[WHAT THE EXERCISE ASKS]: Report back every line from the entries below in which the word "ebdbbf" occurs.

------------

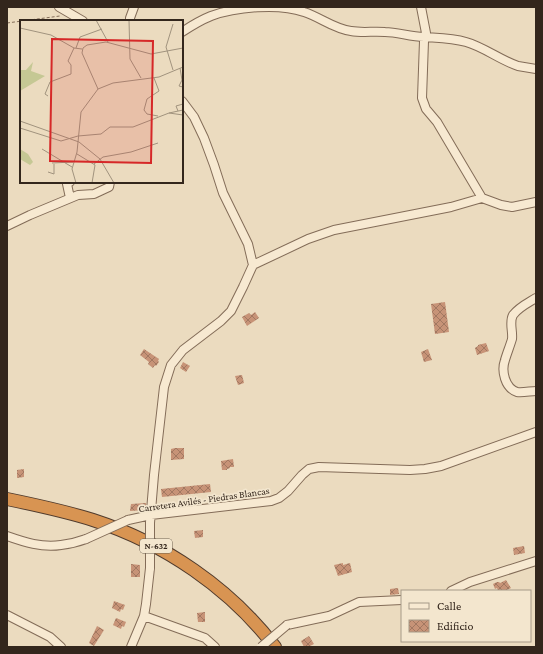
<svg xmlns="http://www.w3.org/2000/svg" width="543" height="654" font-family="'Crimson Pro',serif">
<defs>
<pattern id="building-cross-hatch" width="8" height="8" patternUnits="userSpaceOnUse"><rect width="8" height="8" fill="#c79377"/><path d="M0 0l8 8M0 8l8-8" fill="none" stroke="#a27861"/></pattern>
</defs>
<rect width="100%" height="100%" fill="#ebdbbf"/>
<!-- building -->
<path fill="url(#building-cross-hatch)" d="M445 302 449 332 435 334 431 304Z
M255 312 259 318 247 326 242 317 249 313 251 315Z
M486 343 489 351 477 355 475 348 478 346V345Z
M144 349 159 359 158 361 159 362 156 366 155 365 153 368 148 364 149 362 140 355Z
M428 349 432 360 424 362 421 352Z
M183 362 190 366 186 372 180 368Z
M242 375 244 383 238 385 235 376Z
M175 448H184V459L171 460V449Z
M233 459 234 467H230V468L227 469V470H222L221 461Z
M24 469V477L17 478V470Z
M210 484 211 492 162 497 161 489Z
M146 503V510L130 511 131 504Z
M203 530V537L195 538 194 531Z
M524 546 525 553 514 555 513 548Z
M343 563V565L350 563 352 572 338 576 334 565Z
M131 564 140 565V577H131Z
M506 580 511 588 505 591H498L497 588 495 589 493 584 497 582H499L500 583Z
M398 588 399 594 390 595V589Z
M114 601 125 605 123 610 121 609 120 612 112 608Z
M205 612V622H198L197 613Z
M116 618 126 622 124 627 122 626 121 629 113 625Z
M97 626 104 630 94 646 89 643Z
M309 636 314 644 308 647H304L301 641Z"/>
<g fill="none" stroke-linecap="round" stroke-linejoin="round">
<!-- minor casing -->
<g stroke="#836c58" stroke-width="10">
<path id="minor" d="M59 7 83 21
M421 7 426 33 424 41 422 98 426 109 437 122 482 198
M130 21V18L134 7
M182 32C191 26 201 20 211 16 236 7 279 3 304 12 320 17 334 29 351 31 362 33 374 31 385 32 398 32 410 37 424 37 438 38 452 38 466 42 484 47 500 60 518 66 524 67 530 68 536 69
M70 182 67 184 70 198
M7 226 30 215 78 195 94 194 109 187 110 182
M253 265 308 239 334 230 451 207 482 198 501 205 512 207 536 202
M536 298C528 303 519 307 513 315 509 322 513 331 512 339 510 346 507 353 505 360 501 371 505 388 517 392 522 393 531 391 536 391
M128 520 151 515 271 501 279 498 288 491 302 475 309 469 319 467 410 470 425 469 441 466 536 432
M150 523 154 475 164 387 171 365 183 350 221 321 231 311 243 287 253 265 248 244 223 193 214 165 204 138 194 117 182 101
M7 536C24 542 42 548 61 545 69 544 78 542 86 539
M451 591 470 582 536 561
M7 615 50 637 61 647
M144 616 205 638 215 647
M287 625 329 616 359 602 402 600
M131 647 144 616 146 604 150 568"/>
</g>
<!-- highway casing -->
<g stroke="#503b2d" stroke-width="14">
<path id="highway" d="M7 499C36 505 65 511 93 520 164 543 230 588 275 647"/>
</g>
<!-- path -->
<path stroke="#836c58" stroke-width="1" stroke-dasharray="3 2" stroke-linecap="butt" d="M7 23 60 16"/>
<!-- minor -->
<use href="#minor" stroke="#f7e9d1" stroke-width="8"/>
<!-- highway -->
<use href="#highway" stroke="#d89452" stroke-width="12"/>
<!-- minor-bridge casing -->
<g stroke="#836c58" stroke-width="10" stroke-linecap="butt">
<path id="minor-bridge" d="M86 539 128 520
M150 568V523
M261 647 287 625"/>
</g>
<!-- minor-bridge -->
<use href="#minor-bridge" stroke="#f7e9d1" stroke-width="8"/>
</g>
<g text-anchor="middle" stroke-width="3.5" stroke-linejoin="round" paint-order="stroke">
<!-- shield labels -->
<rect fill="#f3e6ce" stroke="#6d6051" stroke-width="1" x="140" y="539" width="32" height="14" rx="3"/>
<g font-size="9" font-weight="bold" fill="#33261c">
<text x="156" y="549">N-632</text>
</g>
<!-- street labels -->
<g font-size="10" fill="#33261c" stroke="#f3e6ce">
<text transform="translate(204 499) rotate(-8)" y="4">Carretera Avilés - Piedras Blancas</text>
</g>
</g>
<!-- overview -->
<g transform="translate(20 20)">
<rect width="163" height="163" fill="#ebdbbf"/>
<path d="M13 42 11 51 25 56 0 71V50H6ZM0 129 8 134 13 142 10 145 0 139Z" fill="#c5c894"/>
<path fill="none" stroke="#a1937e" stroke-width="1" d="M76 0 88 22M109 0 110 39 121 58M153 4 146 27 153 50M0 8 31 15 54 28 62 29M56 28 60 17 82 9M160 48 162 60 159 66 163 67M134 58 139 71 127 79 124 90 127 94 138 96M78 69 62 33 63 28 67 25 86 22 131 34 163 28M28 76 25 74 30 62 51 54V45L48 41 54 28M158 91 156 86 163 84M149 93 163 95M0 101 59 122 80 139 94 163M0 108 41 121 58 116 81 114 90 107H113L149 93 163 90M22 129 52 147M57 134 75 145 72 163M32 143 53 142M74 144 83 137 111 132 138 123M28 152 34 154V144M56 163 52 149 57 132 61 92 78 69 93 63 139 57 163 47"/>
<path fill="#d62828" fill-opacity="0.15" stroke="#d62828" stroke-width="2" d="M32 19 133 21 131 143 30 141Z"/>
<rect width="163" height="163" fill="none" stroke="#33261c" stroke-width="2"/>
</g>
<!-- border -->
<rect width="543" height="654" fill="none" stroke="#33261c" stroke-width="16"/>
<!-- legend -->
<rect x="401" y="590" width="130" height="52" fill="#f3e6ce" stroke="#a69987"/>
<rect x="409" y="603" width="20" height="6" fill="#f7e9d1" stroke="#a69987"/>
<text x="437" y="610" font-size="12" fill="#33261c">Calle</text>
<rect x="409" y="620" width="20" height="12" fill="url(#building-cross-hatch)" stroke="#a69987"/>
<text x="437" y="630" font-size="12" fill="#33261c">Edificio</text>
</svg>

------------

[THE COMPLETED TASK]:
<rect width="100%" height="100%" fill="#ebdbbf"/>
<rect width="163" height="163" fill="#ebdbbf"/>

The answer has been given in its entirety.